If a reranker is evaluated on this group, it should be checked against both ranking quality and candidate coverage. The relevant set is multi-positive, so dropping secondary valid classifications can lower recall even when a first hit is found.

Task Summary

Task	Retrieval focus	Queries	Docs	Positives	BM25 nDCG@10	Dense nDCG@10	Reranking hybrid nDCG@10	Best profile
NanoBuiltBench	IFC-style asset to Uniclass description	200	2,761	1,480	0.5235	0.6209	0.5751	Dense
NanoBuiltBenchReranking	entity definition to candidate class	82	2,898	574	0.2681	0.3650	0.3277	Dense

Interpretation Notes for Model Researchers

NanoBuiltBench is a domain-alignment benchmark. Strong performance indicates that a retriever understands built-environment terminology and classification semantics, not simply that it can match English definitions. The multi-positive structure matters: a query may have several valid class descriptions, and a model should rank the relevant cluster well.
◆ ◆ ◆
**Brief:** Extend the NanoBuiltBench benchmark notes past their final sentence, keeping the same plain technical style. You won't need the listing that follows.

**Supplied data:**
◆ ◆ ◆
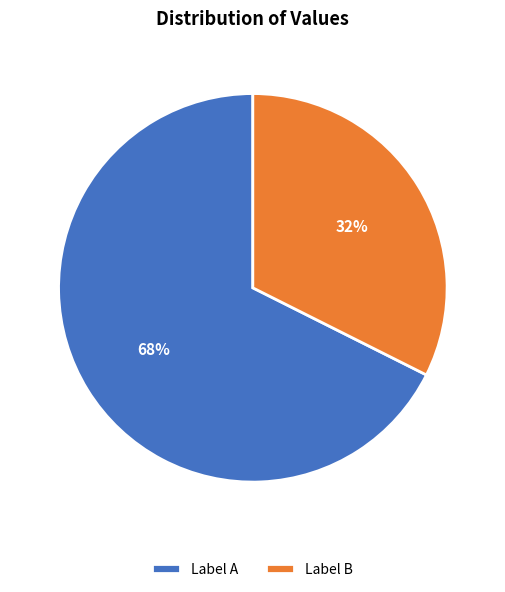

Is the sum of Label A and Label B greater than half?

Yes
◆ ◆ ◆
**Response:**
The group is also useful for testing domain adaptation. If a general embedding model performs poorly here but well on web QA, the gap likely reflects missing construction taxonomy knowledge. If BM25 is competitive, exact controlled vocabulary is still carrying the task; if dense retrieval is much stronger, the model is learning synonymy and hierarchy across classification systems.

Training and Leakage Notes

Useful training data includes non-overlapping built-asset entity-to-class pairs, IFC and Uniclass descriptions, construction taxonomy mappings, product-class alignment data, and facility-management terminology. Hard negatives should come from nearby product classes that share words but differ in function, level, or asset type.

Exclude NanoBuiltBench evaluation queries, positives, qrels, and near-duplicate classification descriptions. If source taxonomy tables are used for training, audit exact row overlap before evaluating.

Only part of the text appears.